Pakistan, the Tenth Most Failed Country in the World

By DN Verma

Pakistan is a country that survives on all kinds of economic and military help from the United States, and also China to arm it to some extent. Without this huge help, the regime in Islamabad would collapse in no time and people would be left with nothing but chaos, confusion and catastrophe.

Pakistan's regime and its notorious ISI also survive on the concept of Jihad, mainly against neighboring India. Pakistan is a democracy only in name, its pillars are still the armed forces and the Inter Services Intelligence agency (ISI).

Now a Foreign Policy magazine report has added to the woes of this terror-generating and terror-exporting country boasting of radical Islamic teachings, with another ugly feather in its cap: It is the 10th most failed country in the world.
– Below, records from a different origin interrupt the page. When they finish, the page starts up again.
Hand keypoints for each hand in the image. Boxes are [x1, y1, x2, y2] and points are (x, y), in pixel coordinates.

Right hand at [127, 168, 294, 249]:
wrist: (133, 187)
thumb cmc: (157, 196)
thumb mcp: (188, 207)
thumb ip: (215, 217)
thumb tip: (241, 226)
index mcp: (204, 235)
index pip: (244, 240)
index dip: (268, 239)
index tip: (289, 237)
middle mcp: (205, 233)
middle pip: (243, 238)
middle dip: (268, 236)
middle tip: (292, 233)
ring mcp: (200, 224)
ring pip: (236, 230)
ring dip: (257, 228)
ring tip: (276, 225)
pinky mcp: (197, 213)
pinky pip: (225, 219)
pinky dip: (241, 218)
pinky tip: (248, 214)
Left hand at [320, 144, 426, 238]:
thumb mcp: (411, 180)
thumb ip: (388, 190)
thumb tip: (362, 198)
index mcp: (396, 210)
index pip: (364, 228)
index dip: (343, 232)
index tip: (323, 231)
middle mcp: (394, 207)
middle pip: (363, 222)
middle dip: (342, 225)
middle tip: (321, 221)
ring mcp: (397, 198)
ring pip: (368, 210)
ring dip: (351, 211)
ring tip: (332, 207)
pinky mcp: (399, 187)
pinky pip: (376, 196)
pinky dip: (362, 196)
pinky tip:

In the report released in Washington, DC, notes that Pakistan is just three places below Afghanistan as the 10th most failed state in the 2010 Failed State Index. The report was released by the prestigious Foreign Policy magazine recently.

The list is topped by Somalia, immediately followed by Zimbabwe, Sudan, and Chad.

India is ranked 87 in a list of 177 countries. In India's immediate neighborhood, Burma (Myanmar) has been placed at 13, Sri Lanka (22) and Nepal 25. China is ranked at 57th place. Norway is ranked at the bottom of the list, meaning it's the top country that has not failed at all.

According to reports, "Shattered Somalia has been the No.1 failed state for three years running, and none of the current top 10 has shown much improvement, if any, since Foreign Policy and the Fund for Peace began publishing the index in 2005."

"Altogether, the top 10 slots have rotated among just 15 unhappy countries in the index's six years. State failure, it seems, is a chronic condition," it said.

The magazine said Somalia saw yet another year plagued by lawlessness and chaos, with pirates plying the coast while radical Islamist militias tightened their grip on the streets of Mogadishu.

"Across the Gulf of Aden, long-ignored Yemen leapt into the news when a would-be suicide bomber who had trained there tried to blow up a commercial flight bound for Detroit," it said.

Afghanistan and Iraq traded places on the index as both states contemplated the exit of US combat troops. Already isolated Sudan saw its dictator, Omar Hassan al-Bashir, defy an arrest warrant from the International Criminal Court and the war-ravaged Democratic Republic of the Congo once again proved itself a country in little more than name, the magazine said.